In any case, the legislation falls well short of the $6.2 billion increase phased in over five years sought for underfunded schools by the districts that sued and won in court. It is also smaller than the $870 million Democrats had pursued as the first step of a seven-year, $5.1 billion increase.
For higher education, the plan devotes an additional $260 million, or about 13% more, with most of the increase headed to the state-owned university system and to the Pennsylvania Higher Education Assistance Agency to expand grants to students.
Making college more affordable was a focus of Shapiro’s and Republican lawmakers in recent months. Still, the plan gives no increase in aid to Temple University, the University of Pittsburgh and Pennsylvania State University to subsidize in-state tuition.
On the human services side, a priority of Shapiro’s, ending a waiting list of thousands of families who need help for an intellectually disabled adult relative, will get an additional $228 million, or 10% more, as the first step in a multiyear plan. That is about half the amount that advocates say is needed to fix a system beset by staffing shortages, low pay and a thousands-long waiting list.
Nursing home operators will get a 7% increase, or $120 million, amid warnings that inadequate Medicaid reimbursements are forcing a growing number of homes to close. Counties will see a $20 million increase for mental health services, far short of the $250 million they had sought for a system they call crumbling and broken.

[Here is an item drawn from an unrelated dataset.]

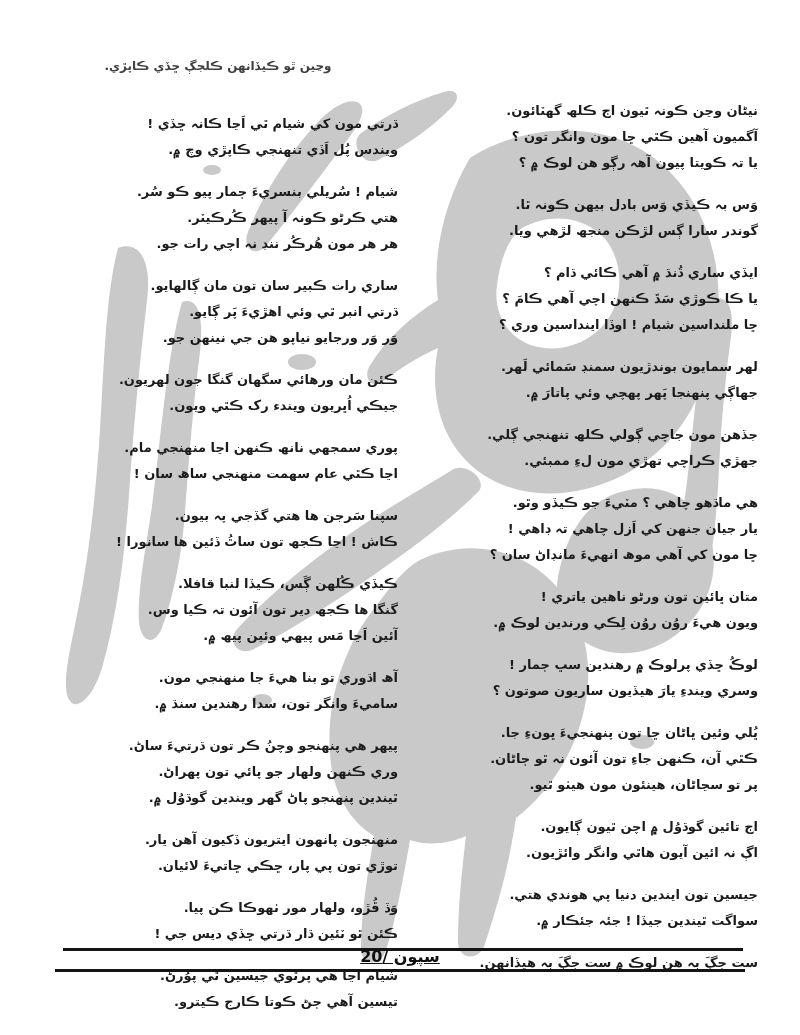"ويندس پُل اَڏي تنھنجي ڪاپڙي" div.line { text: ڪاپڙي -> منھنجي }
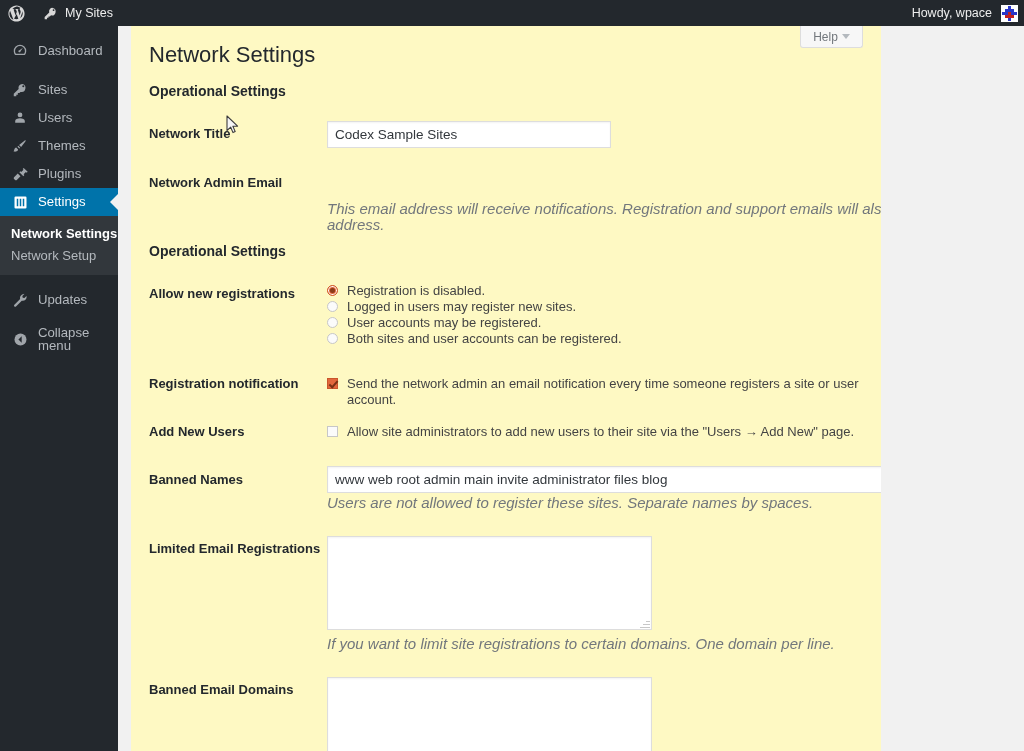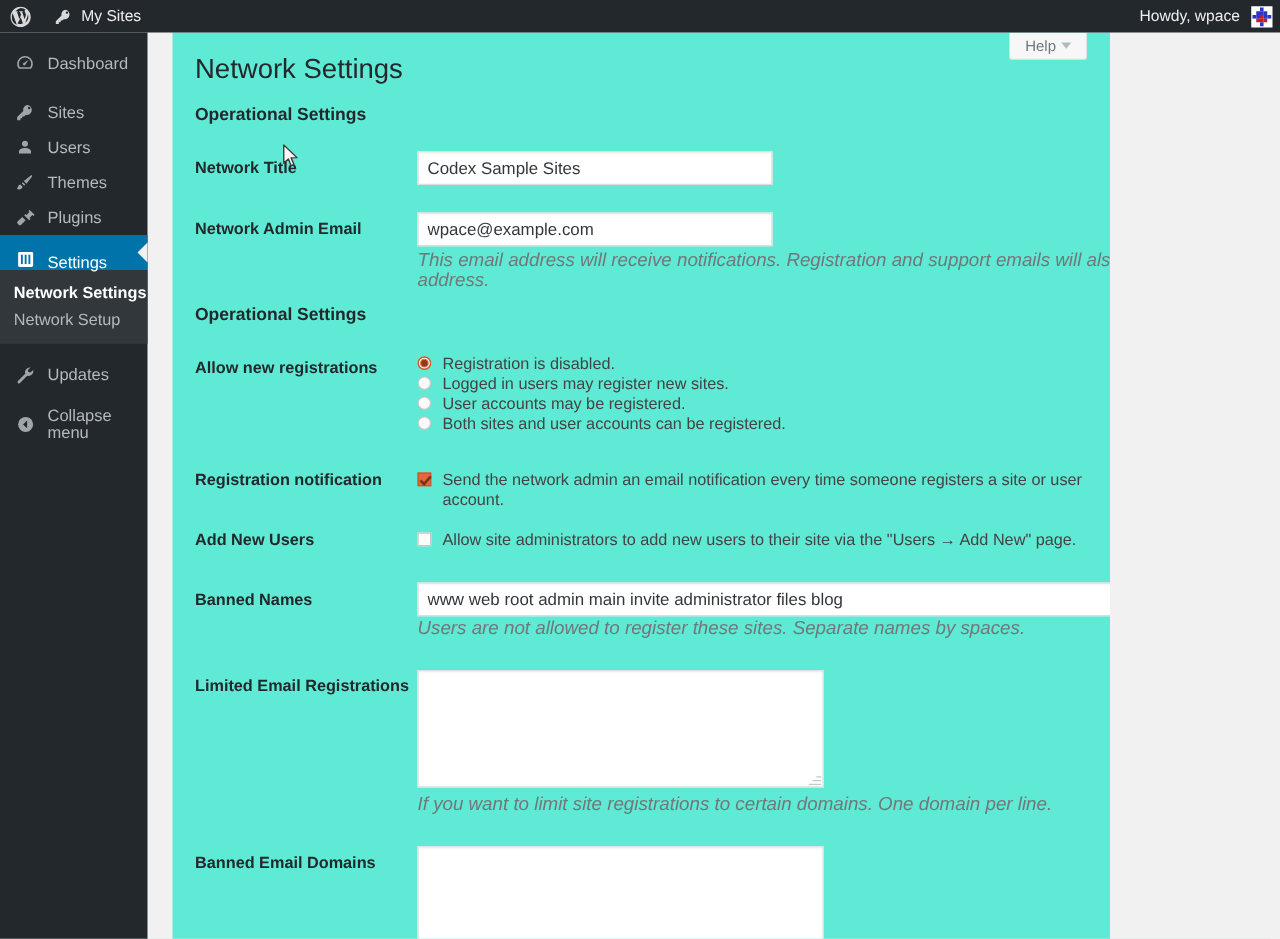"Help" #content { background: #5eead4 -> #fef9c3; left: 138px -> 131px }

Shapiro, meanwhile, had sought about $280 million more for public transit systems — about 20% more — that are still struggling to recover ridership from the pandemic. Instead, Republicans agreed to about $80 million.
On economic development, Shapiro has vowed to compete with other states that are pouring billions into subsidies to attract microchip fabrication plants, electric vehicle battery plants and other huge projects. He proposed borrowing $500 million to get large plots of land ready. Lawmakers agreed to borrow $500 million, including $100 million for roads, water and sewer extensions.